The second appearance of the womb is in the general place where the plot of the film takes place. In all films, the Alien co-habitat with humans within a limited space. the physical

characteristics of this space are quite similar, may the place be a space ship or an abandoned factory on a remote planet. The place in contained, almost totally inaccessible from the outside, dark, damp, full of strange apparatus, loose piping. It is a subterranean area. Within it the Alien moves, looking for its next victim. It moves about leaving behind it a slimy trace. What is this place, this dark cavity, this damp chamber, within which the female protagonist and her helpers are trying to contain the beast, if not a womb?

The Alien itself resembles a small baby in more than one way. It is pre-verbal but uses sound to express emotions. It demands from its 'parent' figure nourishment in regular intervals, nourishment which it takes orally. Even its figure is vaguely reminiscent of a baby, with its over-sized head. It is also reminiscent of Francis Bacon's impression of human beings, with their inner experience taking over their out experience and giving them a distorted look. The Alien, like a

baby, is not able to moderate its needs at all, and is totally focused upon getting them met. It is as desperate as only a baby can be before its next meal.

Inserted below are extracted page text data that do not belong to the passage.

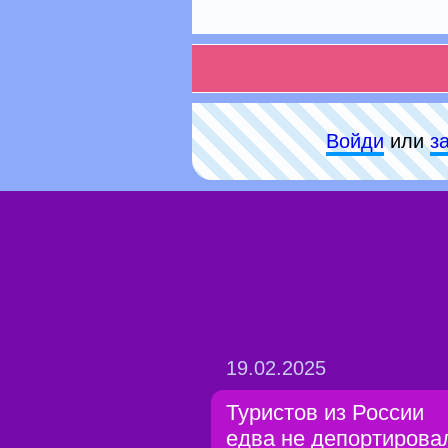
Войди
или
з
19.02.2025
Туристов из России
едва не депортирова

The Alien cycle comes to its conclusion with the female protagonist sacrificing herself after realizing that she is carrying within her the Queen Alien which is capable of producing

thousands more Aliens who, once born, might mean the end of civilization. She decides to sacrifice herself and jumps into the furnace. Her act is described as a heroic one, as one of

empowerment, despite the immense loss involved.

The individual dying for the sake of the collective is not a new theme but is certainly a useful one to rehearse in a time where states might be making demands upon citizens to take up arms and fight for their country. At the end of the day it is the individual, the female protagonist, who must pay in her life for the misadventures which her culture, the company which sent her colonial team into space, had generated in its attempts to conquer the universe.

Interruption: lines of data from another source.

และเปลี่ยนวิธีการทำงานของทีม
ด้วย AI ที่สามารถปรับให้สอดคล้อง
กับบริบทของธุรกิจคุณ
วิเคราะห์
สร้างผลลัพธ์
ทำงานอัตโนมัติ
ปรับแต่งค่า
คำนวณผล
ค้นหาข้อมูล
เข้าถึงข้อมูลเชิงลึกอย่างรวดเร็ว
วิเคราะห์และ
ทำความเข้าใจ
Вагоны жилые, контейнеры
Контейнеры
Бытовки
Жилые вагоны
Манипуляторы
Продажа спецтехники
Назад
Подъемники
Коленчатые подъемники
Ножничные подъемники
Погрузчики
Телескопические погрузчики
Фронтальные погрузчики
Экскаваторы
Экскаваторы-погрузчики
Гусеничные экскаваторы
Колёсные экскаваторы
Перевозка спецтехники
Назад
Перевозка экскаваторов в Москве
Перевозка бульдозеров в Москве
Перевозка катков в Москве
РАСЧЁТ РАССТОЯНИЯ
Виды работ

Having to sacrifice oneself for society or for God, is a well-worked theme. It begins with the biblical story of Abraham and Isaac. It tells us that there is a higher value than life in itself and that is the future of the nation. The one must be ready to sacrifice themselves for the sake of the many.

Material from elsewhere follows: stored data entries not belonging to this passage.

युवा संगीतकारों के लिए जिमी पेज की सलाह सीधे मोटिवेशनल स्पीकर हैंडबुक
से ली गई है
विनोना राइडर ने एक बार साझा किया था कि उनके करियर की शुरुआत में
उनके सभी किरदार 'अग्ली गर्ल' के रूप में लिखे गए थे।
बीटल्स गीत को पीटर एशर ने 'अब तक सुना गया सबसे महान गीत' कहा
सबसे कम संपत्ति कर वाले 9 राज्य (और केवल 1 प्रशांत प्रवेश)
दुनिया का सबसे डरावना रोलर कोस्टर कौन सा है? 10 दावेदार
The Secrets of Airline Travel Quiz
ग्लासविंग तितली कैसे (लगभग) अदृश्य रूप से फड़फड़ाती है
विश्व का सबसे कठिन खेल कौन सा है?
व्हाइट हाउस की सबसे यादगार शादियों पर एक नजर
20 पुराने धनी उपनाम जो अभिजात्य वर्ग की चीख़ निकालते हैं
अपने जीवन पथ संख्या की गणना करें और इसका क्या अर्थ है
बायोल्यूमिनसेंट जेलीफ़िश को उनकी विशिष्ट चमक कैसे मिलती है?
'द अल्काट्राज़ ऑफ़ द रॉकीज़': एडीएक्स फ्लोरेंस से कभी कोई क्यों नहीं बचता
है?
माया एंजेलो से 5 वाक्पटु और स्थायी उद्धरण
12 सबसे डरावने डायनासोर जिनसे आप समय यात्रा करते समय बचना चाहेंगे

And in this case, it is the woman who must do it, the one who is obviously responsible for the appearance of the Alien in the first place. Her responsibility is both as an individual but also

as a symbol for reproductivity. In order to maintain the future of the human race, she has to eliminate her faulty reproductive system, the one which was contaminated by a penetration from another culture.

These three themes combined, the xenophobia, the anti-womb and the human sacrifice make a powerful message which is transmitted almost unmediated to the depths of the sub-conscious.

Horror films work on a very physical level. They jar you into alertness by awakening deeply seated fears of death. I would assume that most people reacted like me when first seeing the

Alien appear on the screen: with a start. Later, you get used to it, and your body loses some of its tension. But this tension is also a healthy defense mechanism.

The body recognizes that what films like Alien transmit to us is damaging and attempts to defend itself. After failing to alert us to the danger, that is if we stay in our seats and watch the film through, we have to make adjustments to it.

Like the baby who learns to smile towards its parent even when this parent is the same one which inflicts small amount of pain upon it, so we learn to translate the message of horror of the film into ones of pleasure. We must in order to justify the experience to our bodies. In this way, what is essentially a painful experience is read as a pleasurable one by our minds and we walk away from the cinema, a little less human then what we were before, a little more accustomed to suffering as our fate in life, a little more ready to inflict pain upon others, a little more ready to be masochistic and to sacrifice ourselves for a 'superior value'.